Now that rare variations are far more accessible as sequencing technology advances, researchers have been increasingly successful in finding genetic links to diseases. But what of it? One dream in the field was that genetic testing would be able to help us predict disease propensity with great accuracy. But if the disease-causing genetic variants are rare if not novel, and, in scientific terms, uncharacterized, they can't be used for a reliable prognostic test. This dream remains essentially unrealized. On the other hand, finding genes with stronger ties to diseases, by directly sequencing affected people and their families, helps the research enterprise tremendously, finally filling in some of the nodes in the networks that break down or go haywire in disease.
One example is a recent paper in Science by researchers who sequenced all the protein-coding genes of tumor cells from eight different human ovarian tumors. Amongst the scattershot mutations common in cancer cells, (these were not inherited germline mutations, but somatic mutations that arose during tumor development), they found four genes that had been hit more frequently. These four where then resequenced in a panel of 42 ovarian cancer tumors, 24 of which showed mutations in one gene whose product regulates chromatin accessibility. This gene had never before been thought of as a tumor suppressing gene, but its super-high rate of co-involvement here showed it to be one. Thus one more piece is added to our knowledge of how one kind of cancer can escape normal cellular controls. But knowing that this gene's inactivation can contribute strongly to cancer brings us little closer to a medical treatment, unless we have a way to replace its function ... i.e., to do gene therapy.
- Unlike basic science research, medical studies are a minefield of error as well as waste.
- You know it's hot when Ms magazine complains that not enough new atheists are women.
- Black and godless.
- Obama's unrequited good work.
- BofA and its MMT accusers discuss its fraud. Quite illuminating.
- Bill Mitchell quote of the week, quoting Joseph Stiglitz:
"JOSEPH STIGLITZ: My view is we cannot afford not to stimulate the economy. So, you know, anybody that says we should go back to austerity or we should not have a second-round stimulus just doesn’t understand economics. And let me be very clear about this. If we don’t stimulate the economy, the economy is going to get weaker. When the economy gets weaker, tax revenues go down and expenditures go up. Already, more than 40 million Americans are on food stamps. Number of people on Medicaid is reaching record levels. So, revenues go down, expenditures go up, deficits get worse. If you stimulate the economy, then people get jobs, they spend money, tax revenues go up.

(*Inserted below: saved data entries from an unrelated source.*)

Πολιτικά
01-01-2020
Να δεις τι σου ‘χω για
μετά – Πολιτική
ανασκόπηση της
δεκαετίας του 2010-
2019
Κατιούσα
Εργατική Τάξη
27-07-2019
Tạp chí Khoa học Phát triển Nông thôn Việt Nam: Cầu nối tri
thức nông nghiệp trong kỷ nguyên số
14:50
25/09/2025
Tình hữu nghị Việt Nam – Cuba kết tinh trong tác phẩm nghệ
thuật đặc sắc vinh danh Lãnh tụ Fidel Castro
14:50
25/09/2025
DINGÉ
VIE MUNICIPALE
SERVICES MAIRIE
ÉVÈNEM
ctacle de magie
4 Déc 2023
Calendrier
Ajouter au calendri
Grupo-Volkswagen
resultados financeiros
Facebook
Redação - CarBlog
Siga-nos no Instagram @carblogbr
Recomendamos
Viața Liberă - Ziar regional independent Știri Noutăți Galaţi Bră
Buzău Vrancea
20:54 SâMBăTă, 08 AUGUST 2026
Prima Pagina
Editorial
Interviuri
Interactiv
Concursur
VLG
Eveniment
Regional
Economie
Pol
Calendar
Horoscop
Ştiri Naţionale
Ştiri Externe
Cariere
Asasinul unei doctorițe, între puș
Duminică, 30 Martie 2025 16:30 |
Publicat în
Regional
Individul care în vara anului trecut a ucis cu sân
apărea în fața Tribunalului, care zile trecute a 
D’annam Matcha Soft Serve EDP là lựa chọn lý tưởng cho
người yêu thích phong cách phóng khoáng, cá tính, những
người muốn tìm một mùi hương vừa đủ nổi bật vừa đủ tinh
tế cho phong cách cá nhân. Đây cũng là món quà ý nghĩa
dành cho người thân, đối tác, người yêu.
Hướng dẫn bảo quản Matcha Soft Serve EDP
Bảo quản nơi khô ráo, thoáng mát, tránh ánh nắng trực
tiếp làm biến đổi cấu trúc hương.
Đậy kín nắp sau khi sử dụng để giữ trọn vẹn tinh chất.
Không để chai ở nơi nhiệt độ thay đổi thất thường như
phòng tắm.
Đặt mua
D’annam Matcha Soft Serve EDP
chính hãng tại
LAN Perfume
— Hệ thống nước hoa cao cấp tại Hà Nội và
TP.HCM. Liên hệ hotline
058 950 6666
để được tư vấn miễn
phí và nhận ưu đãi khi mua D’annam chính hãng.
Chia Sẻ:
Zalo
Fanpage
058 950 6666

Now, if we spend the money on investments—investments in education, technology, infrastructure—you grow the economy in the short run from the stimulus, you grow the economy in the long term because of the returns that you get on these investments."
Bonus quote of the week, from Rand Paul:
"There are no rich. There are no middle class. There are no poor. We all are interconnected in the economy. You remember a few years ago, when they tried to tax the yachts, that didn’t work. You know who lost their jobs? The people making the boats, the guys making 50,000 and 60,000 dollars a year lost their jobs. We all either work for rich people or we sell stuff to rich people."